[The data — start]

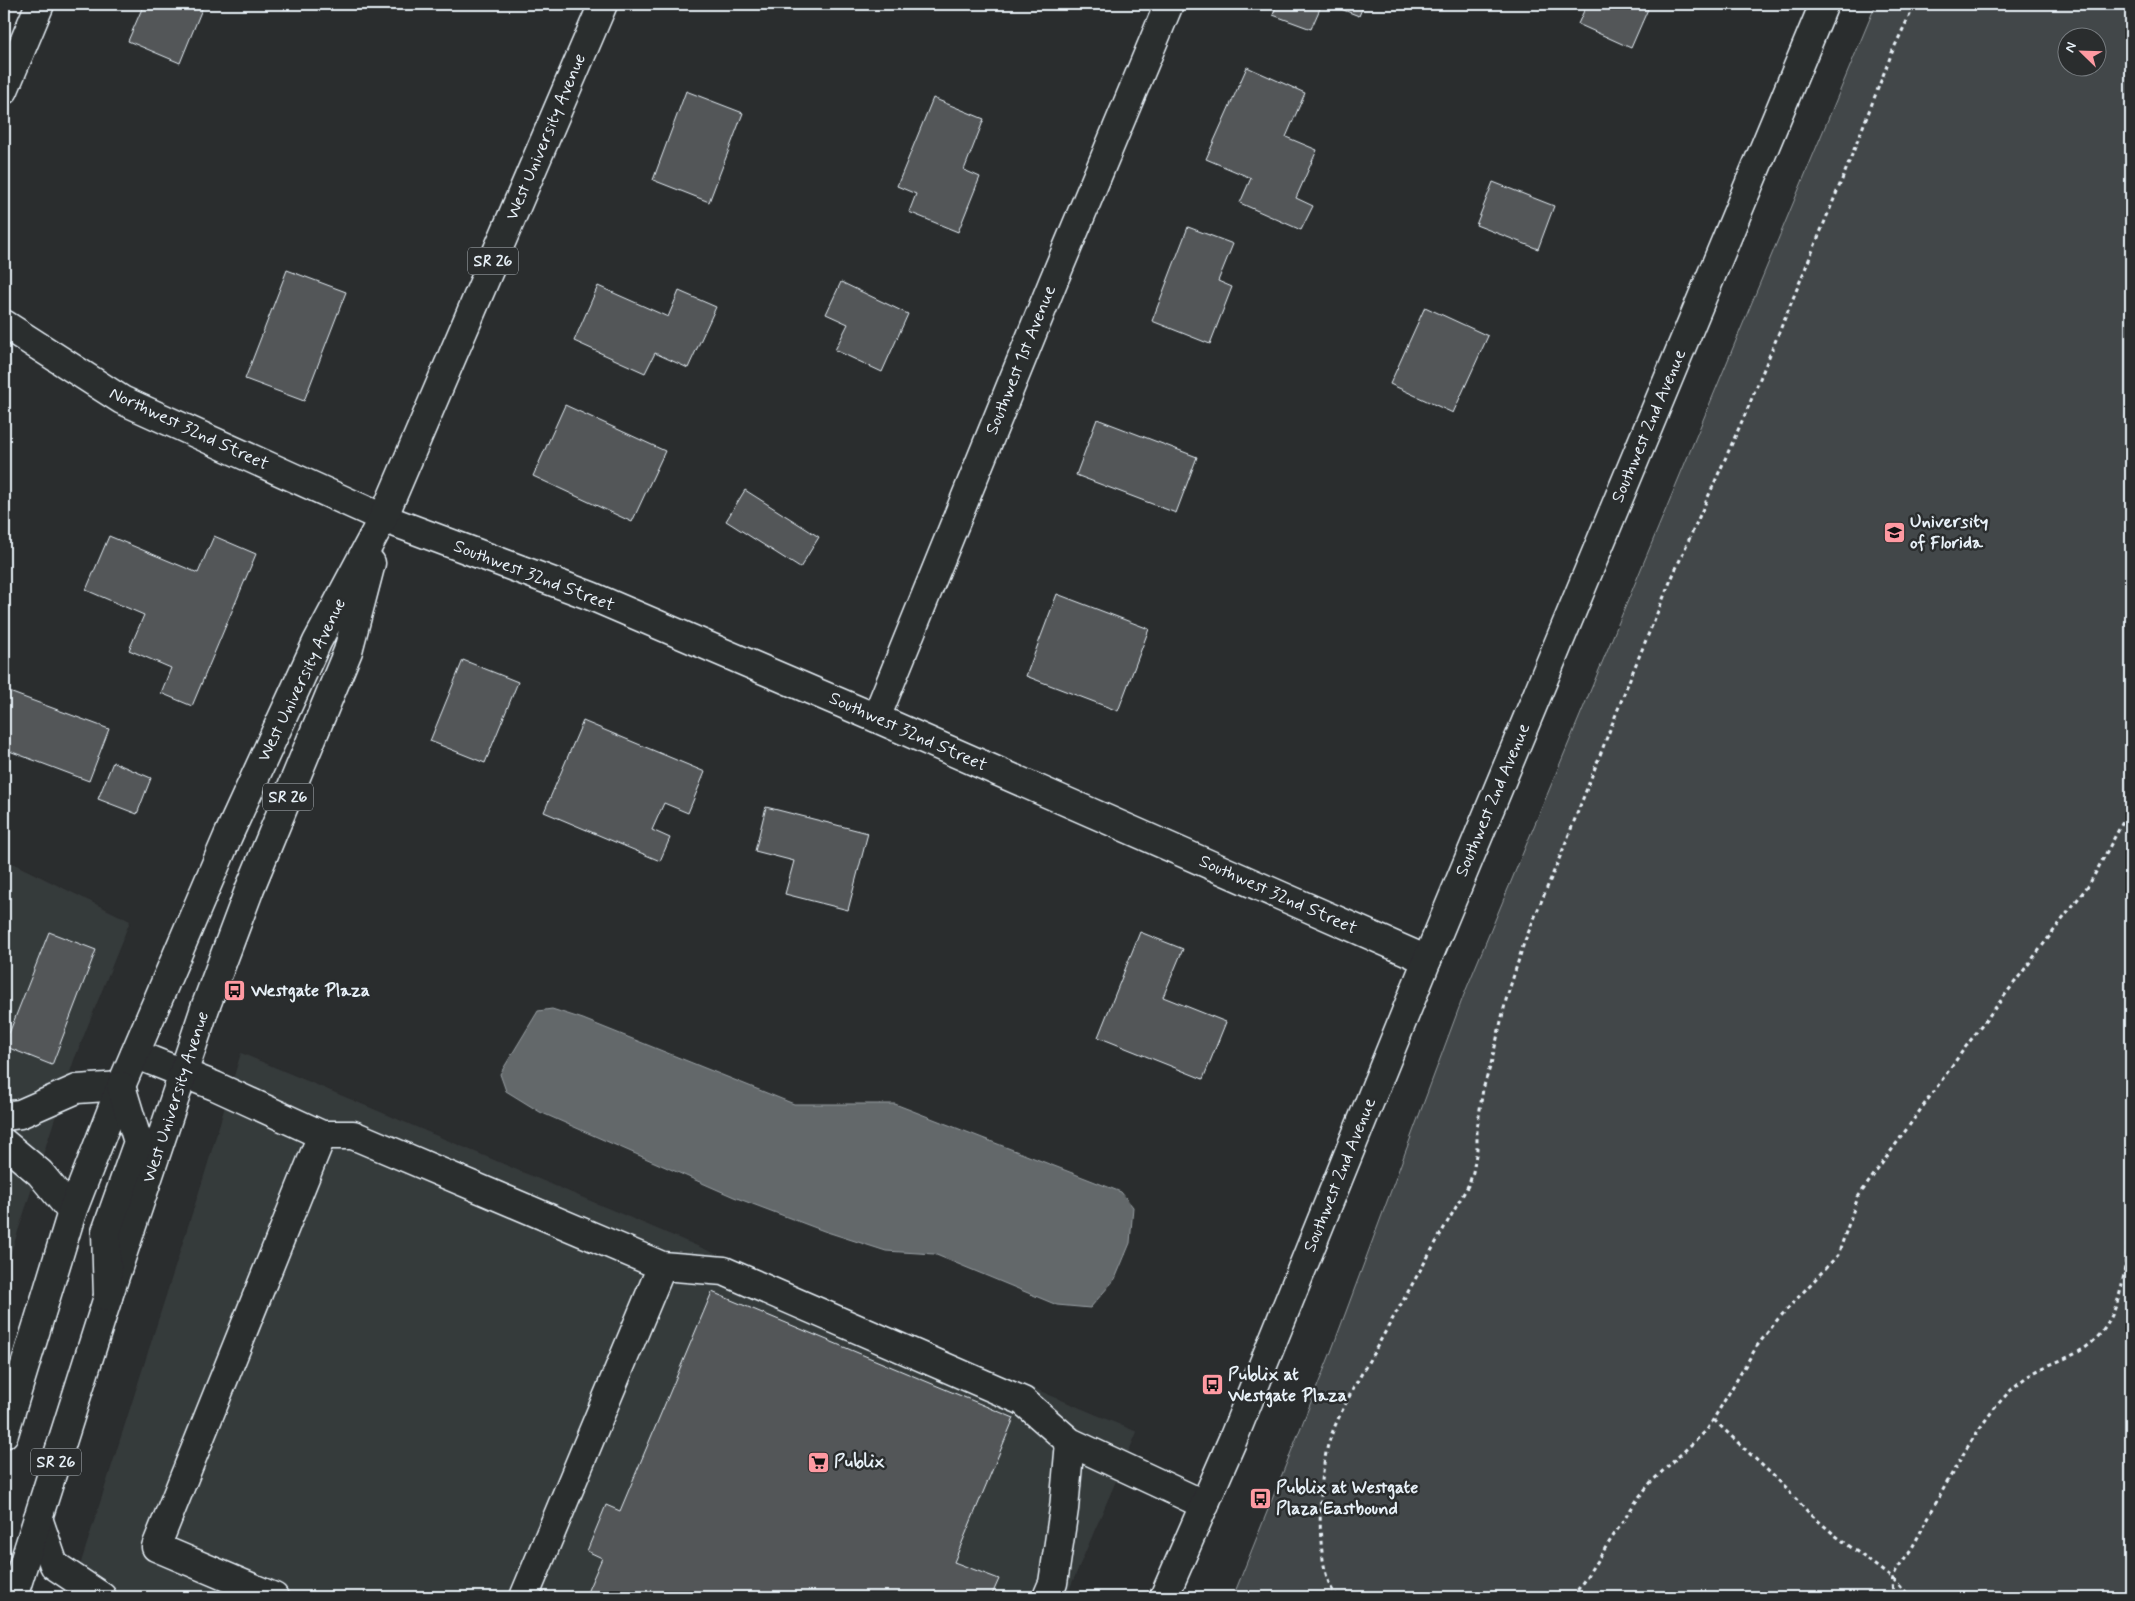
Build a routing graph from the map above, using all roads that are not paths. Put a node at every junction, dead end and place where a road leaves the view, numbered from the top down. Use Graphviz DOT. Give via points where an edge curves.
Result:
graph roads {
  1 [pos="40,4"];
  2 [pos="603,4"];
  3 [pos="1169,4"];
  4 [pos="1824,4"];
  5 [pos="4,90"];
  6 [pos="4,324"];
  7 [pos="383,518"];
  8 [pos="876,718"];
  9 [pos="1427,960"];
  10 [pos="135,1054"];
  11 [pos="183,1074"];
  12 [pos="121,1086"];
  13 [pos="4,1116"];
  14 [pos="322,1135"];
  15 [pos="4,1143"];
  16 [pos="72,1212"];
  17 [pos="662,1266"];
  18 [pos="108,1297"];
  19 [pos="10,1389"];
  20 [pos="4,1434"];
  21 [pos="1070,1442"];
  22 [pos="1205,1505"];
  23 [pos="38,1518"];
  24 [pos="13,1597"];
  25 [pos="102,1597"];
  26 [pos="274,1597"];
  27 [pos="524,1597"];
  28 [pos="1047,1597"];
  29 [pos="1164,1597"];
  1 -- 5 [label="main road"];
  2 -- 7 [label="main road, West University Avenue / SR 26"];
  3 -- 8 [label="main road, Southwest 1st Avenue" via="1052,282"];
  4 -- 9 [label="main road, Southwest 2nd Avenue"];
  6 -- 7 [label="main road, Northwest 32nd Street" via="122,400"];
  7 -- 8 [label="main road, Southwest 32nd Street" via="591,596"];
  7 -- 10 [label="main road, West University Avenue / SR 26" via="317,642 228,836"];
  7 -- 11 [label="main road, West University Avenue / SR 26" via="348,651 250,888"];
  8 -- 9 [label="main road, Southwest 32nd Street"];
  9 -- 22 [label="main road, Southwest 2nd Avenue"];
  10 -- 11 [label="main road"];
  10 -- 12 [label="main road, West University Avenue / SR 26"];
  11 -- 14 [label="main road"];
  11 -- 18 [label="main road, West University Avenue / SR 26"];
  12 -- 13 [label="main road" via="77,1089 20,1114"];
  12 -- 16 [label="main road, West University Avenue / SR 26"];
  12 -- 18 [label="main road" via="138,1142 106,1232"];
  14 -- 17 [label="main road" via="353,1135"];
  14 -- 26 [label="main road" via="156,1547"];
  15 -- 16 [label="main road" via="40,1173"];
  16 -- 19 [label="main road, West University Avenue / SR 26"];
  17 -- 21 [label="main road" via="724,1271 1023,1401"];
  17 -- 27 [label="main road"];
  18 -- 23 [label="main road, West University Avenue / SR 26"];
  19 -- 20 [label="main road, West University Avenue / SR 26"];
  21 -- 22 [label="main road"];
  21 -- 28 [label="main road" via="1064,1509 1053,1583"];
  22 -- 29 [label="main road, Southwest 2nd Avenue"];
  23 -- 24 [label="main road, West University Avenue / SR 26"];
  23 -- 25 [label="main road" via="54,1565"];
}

[The data — finish]

Activity
Looking at the entries, work out how many lines hold the word "Street". Give the number and nothing else.

Answer to the problem
3